**Set exercise A:**
Answer these questions about the pitch deck critique, giving each answer with its matching mark:
(i) How many slides are in the Palau Project's deck?
(ii) According to the critique, at what point do the majority of startup deals fall apart?
(iii) Which slide numbers are the team slide and the founders slide?
**Set exercise B:**
Turn the paragraph of the pitch deck critique that opens with "Finding the team information" into a short bulleted list that keeps its main points.
**Set exercise C:**
From the pitch deck critique, reproduce word for word the passage that starts at "Three things that" and ends after "deals fall apart.".

**Text excerpt:**
==*==
Remember when I said “team” and “market” are the two most important parts of a pre-seed slide deck? You’ll notice the absence of either in this “things I loved” section. There’s a reason for that, so let’s take a closer look at what could be improved in Palau’s pitch.

Three things that could be improved

Try as I might to feel otherwise, I find myself really worried about this company. Neither the team nor the market are an immediately obvious “Hell yes” for me as an investor.

What’s the founder-market fit?

As I wrote some time ago, due diligence at the earliest stages is one of the biggest challenges for startups. It’s where the majority of deals fall apart.

The Palau Project has two slides, and both present a different set of challenges.

[Slide 16] Team slide. Image Credits: The Palau Project

Typically, you would lead with your strongest slides. In an early-stage startup, that’s going to be your founders, your market size and positioning. That’s not happening here. The Palau Project has two team slides — slide 16 for the team and slide 17 for the founders.

That set off some pretty major alarms for me. The team, in general, is irrelevant at the earliest stages because early team members typically don’t have enough equity to be locked in, they aren’t paid a lot and they often change. I’m not saying they aren’t important, but they certainly aren’t more important than the founding team.

Finding the team information at the 16th and 17th slides in a 22-slide deck makes me think they aren’t very good, so that in itself could be a challenge. Putting the “team” slide before the “founder” slide seems like misplaced humility, too, and doesn’t make sense on a number of levels. Even if it did make sense, slide 16 does not dole out particularly impressive information: There’s an environmental journalist and a series of people from various work backgrounds. It’s unclear if they are contractors, full time, part time, how committed they are or how important they are to the future success of the company.

You might include this in the appendix, but honestly, as an investor, this slide is detrimental to my eagerness to invest.

The next, and far more important, slide is the one about the founders:

[Slide 17] Founders slide. Image Credits: The Palau Project

This slide has some interesting dynamics. It needs to answer an important question: “Is this team the best one to solve the problems the company is trying to solve in the market it is going after?” There’s very little here that makes me think this duo can meet those criteria.
==*==
**Records provided:**
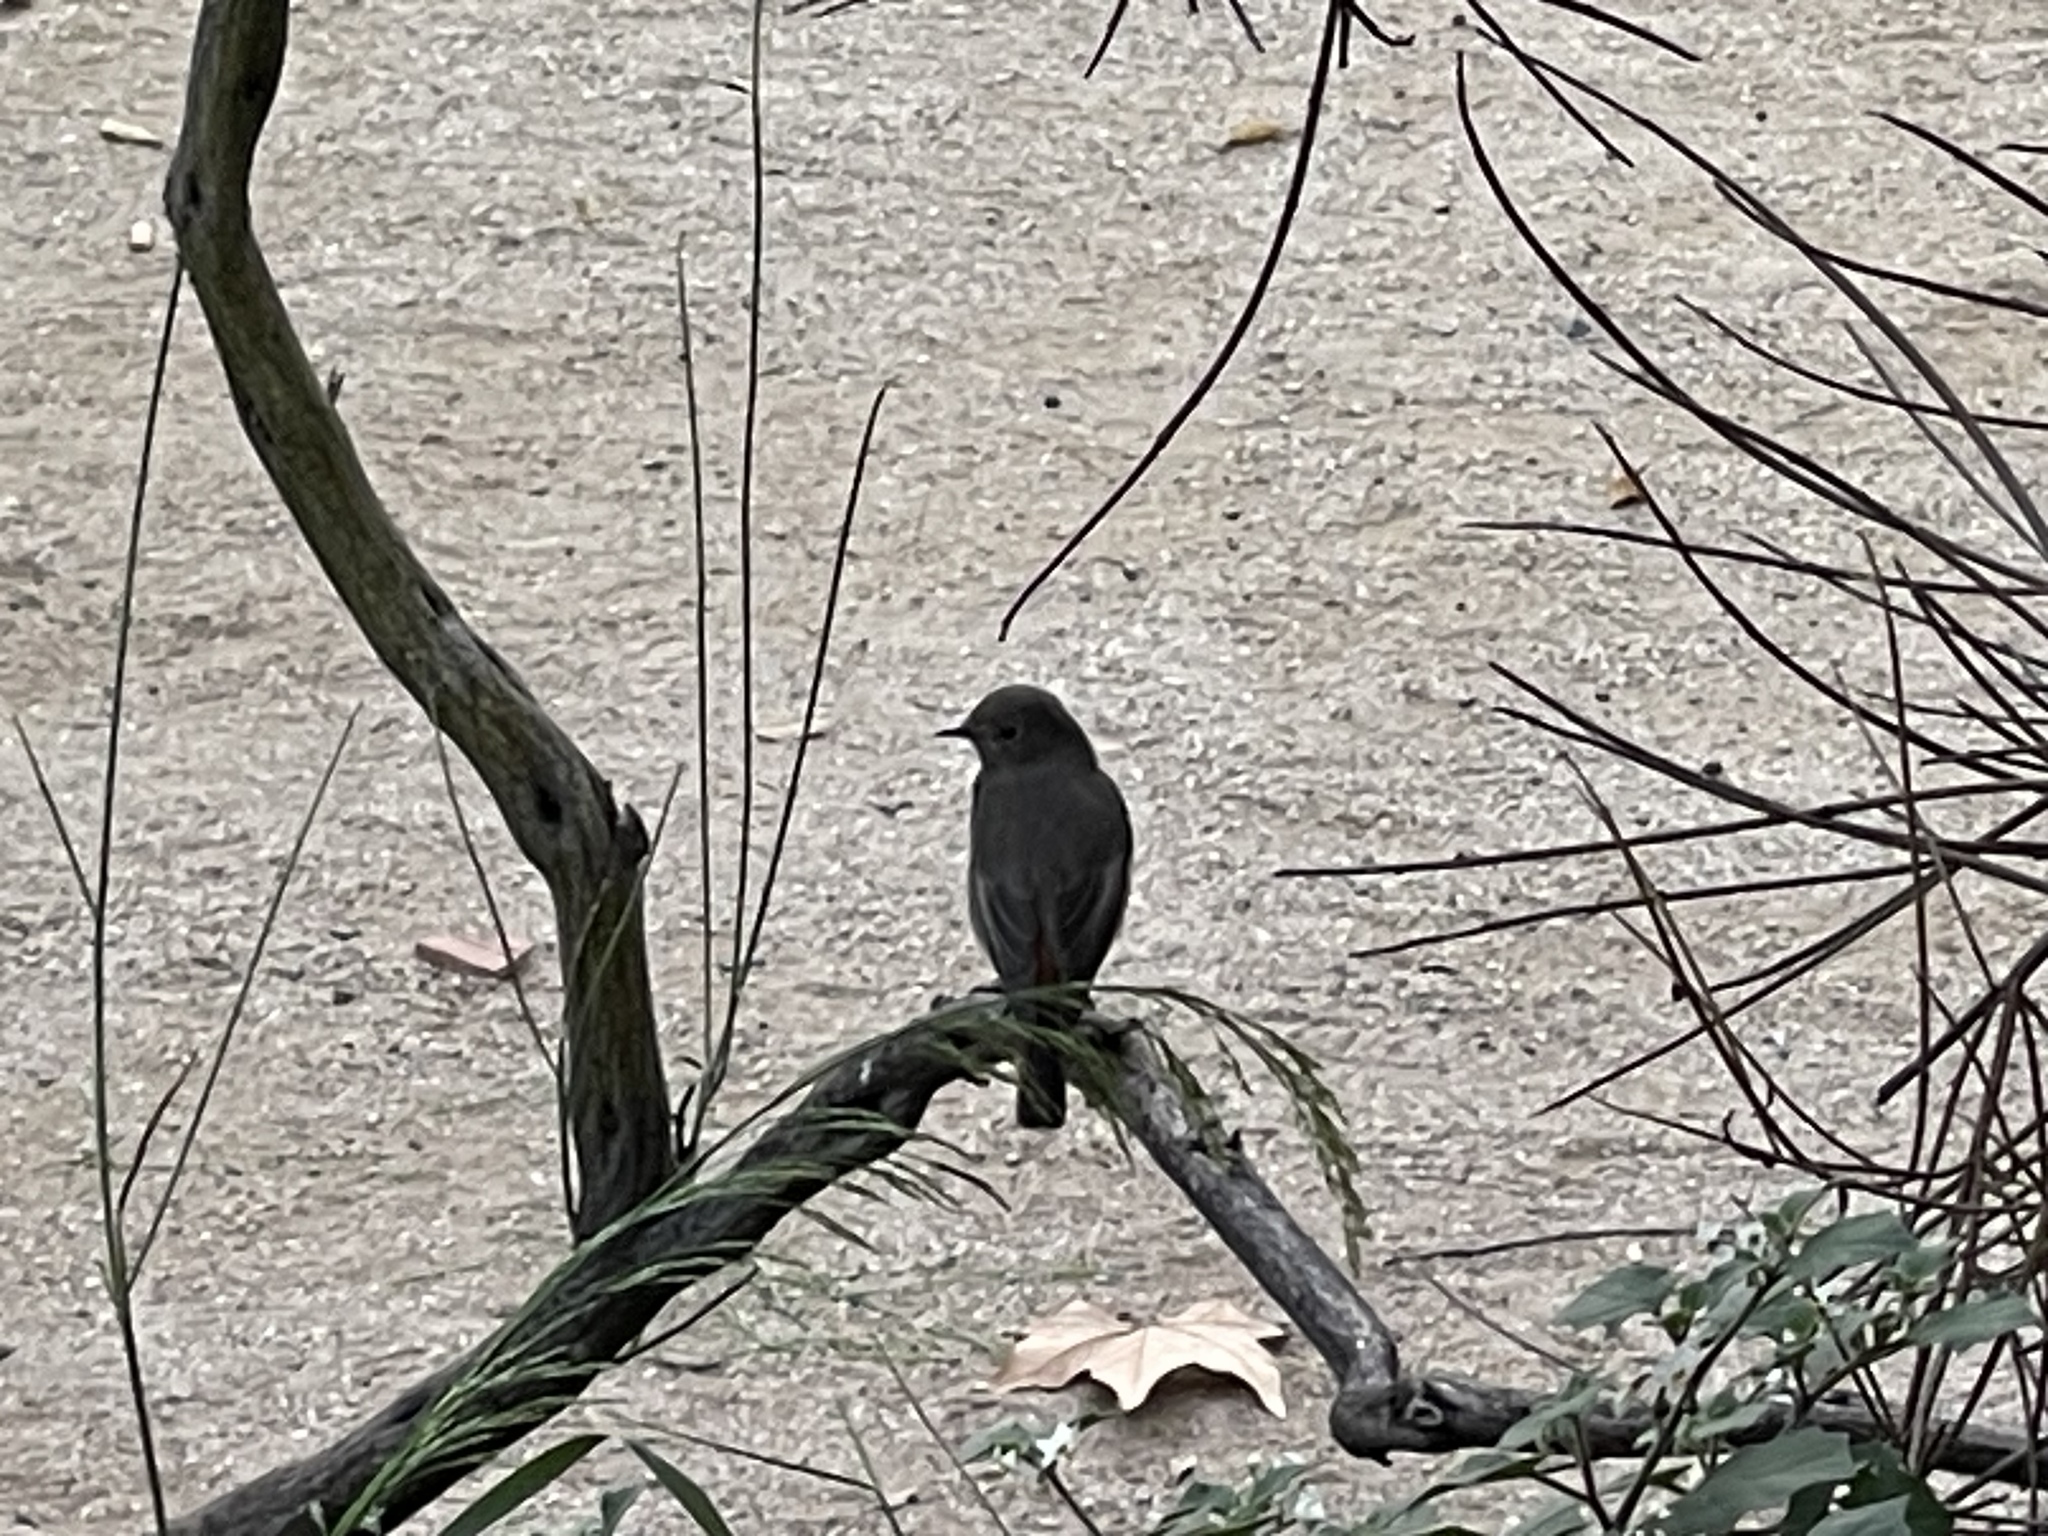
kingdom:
==*==
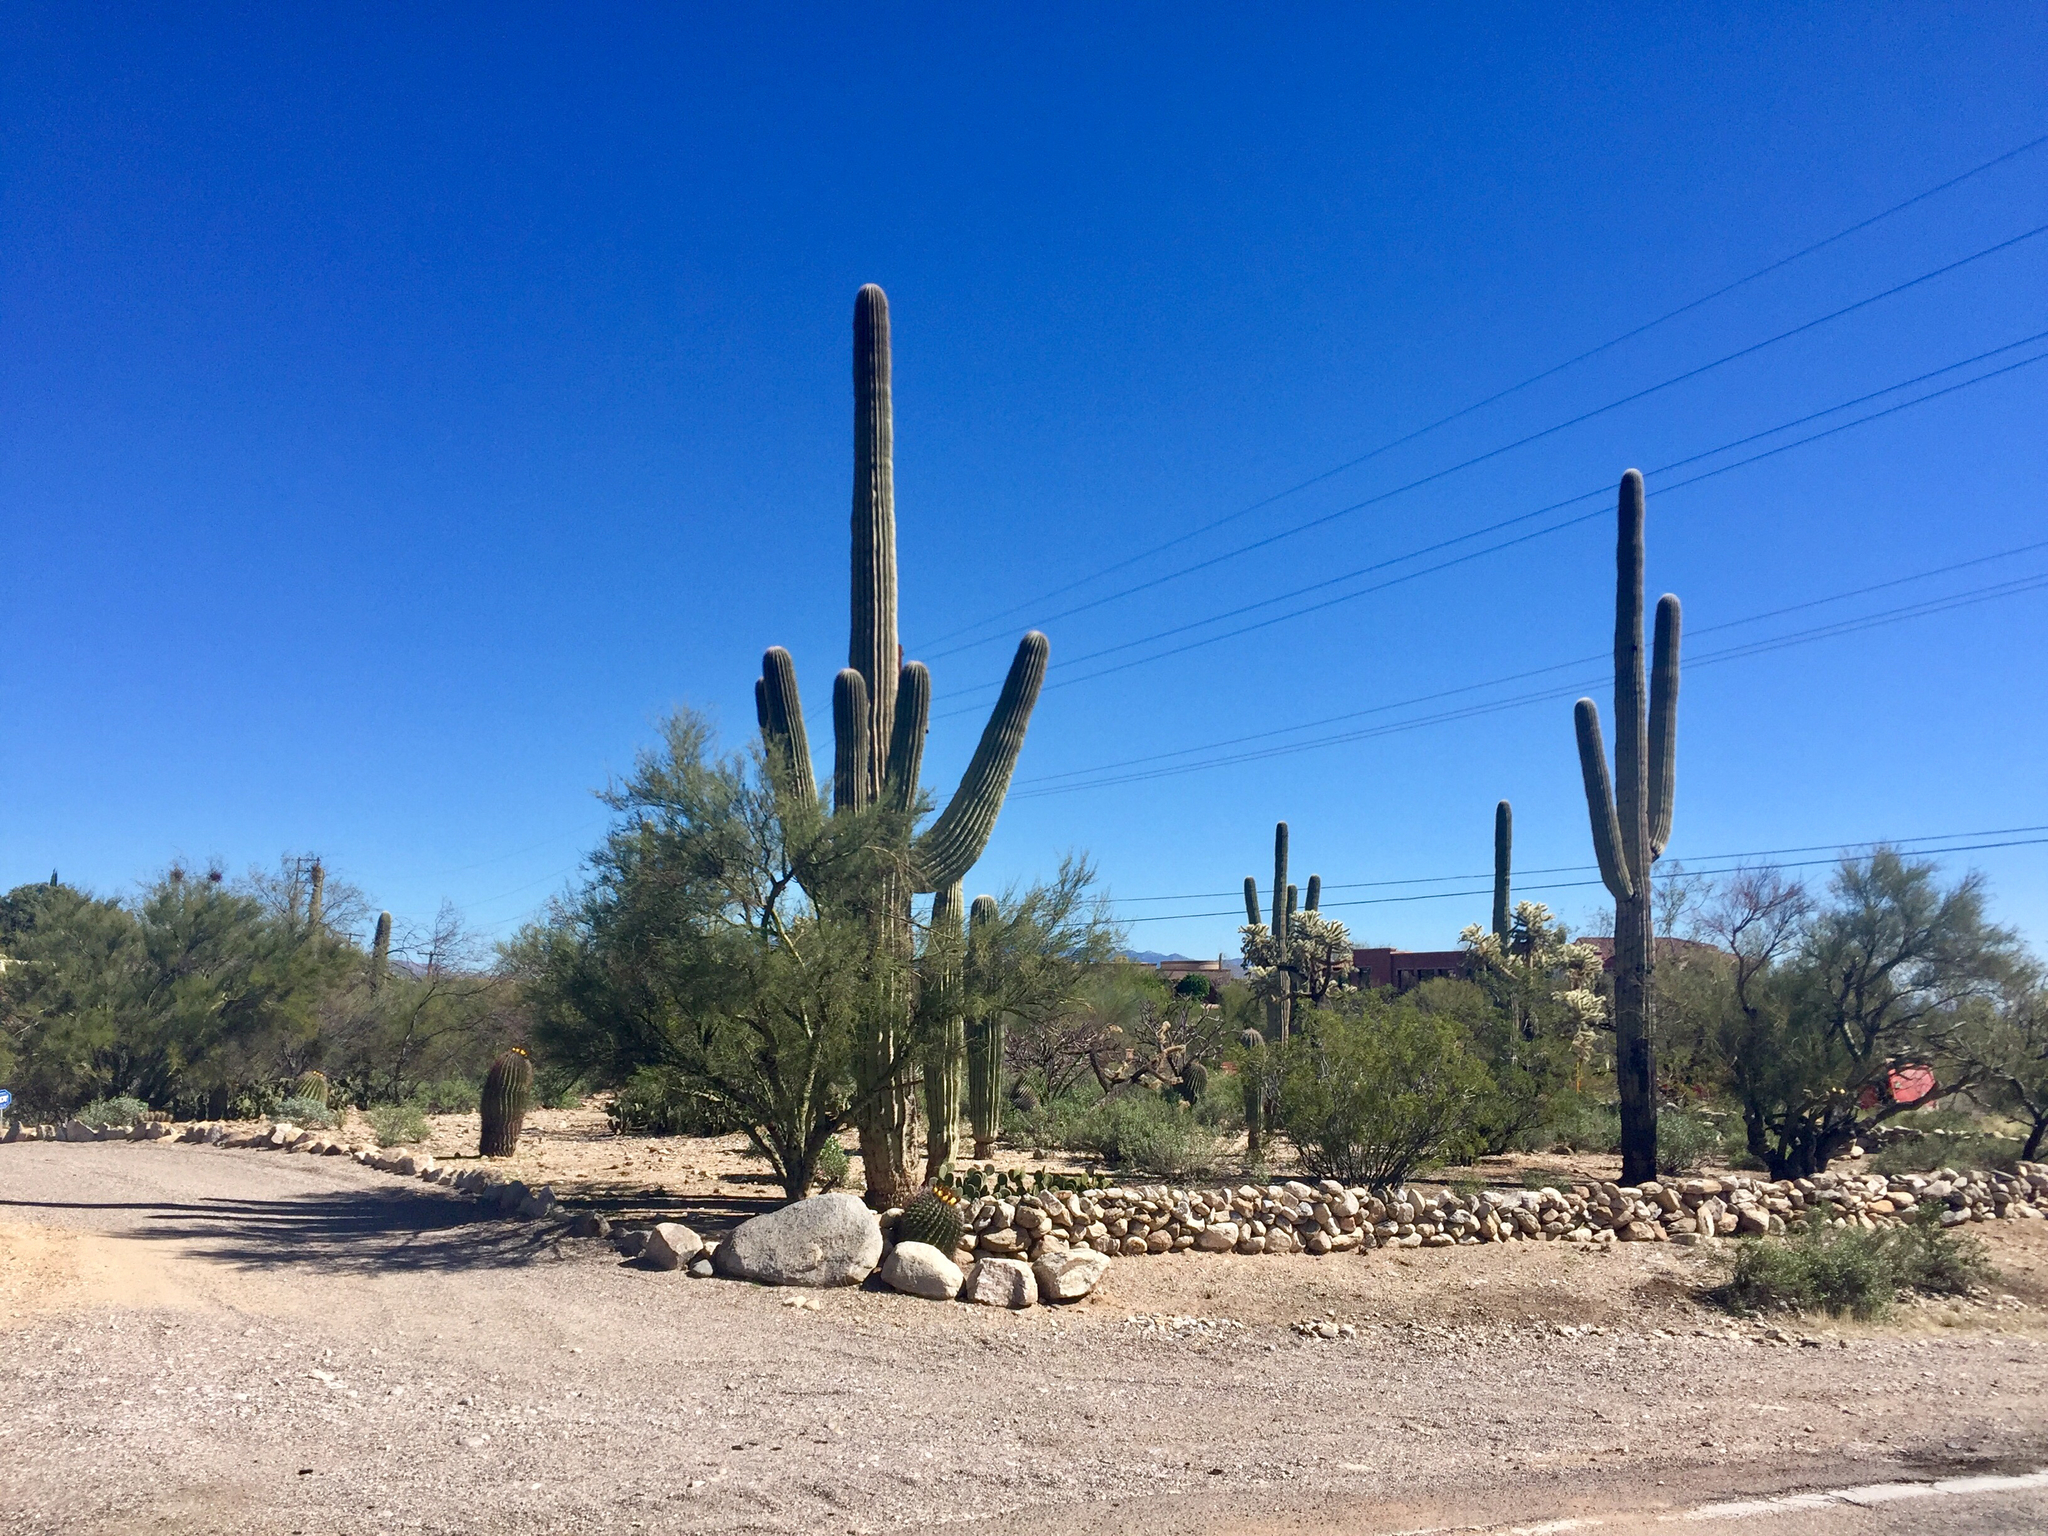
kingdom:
==*==
**Final result A:**
(i) 22 slides.
(ii) During due diligence at the earliest stages.
(iii) Slide 16 is the team slide and slide 17 is the founders slide.

**Final result B:**
- The team information comes at slides 16 and 17 of a 22-slide deck, which suggests the team isn't very good.
- Placing the "team" slide before the "founder" slide seems like misplaced humility and makes little sense.
- Slide 16 isn't impressive: it shows an environmental journalist and several people from various work backgrounds.
- It's unclear whether they are contractors, full time or part time, how committed they are, or how important they are to the company's future success.

**Final result C:**
Three things that could be improved

Try as I might to feel otherwise, I find myself really worried about this company. Neither the team nor the market are an immediately obvious “Hell yes” for me as an investor.

What’s the founder-market fit?

As I wrote some time ago, due diligence at the earliest stages is one of the biggest challenges for startups. It’s where the majority of deals fall apart.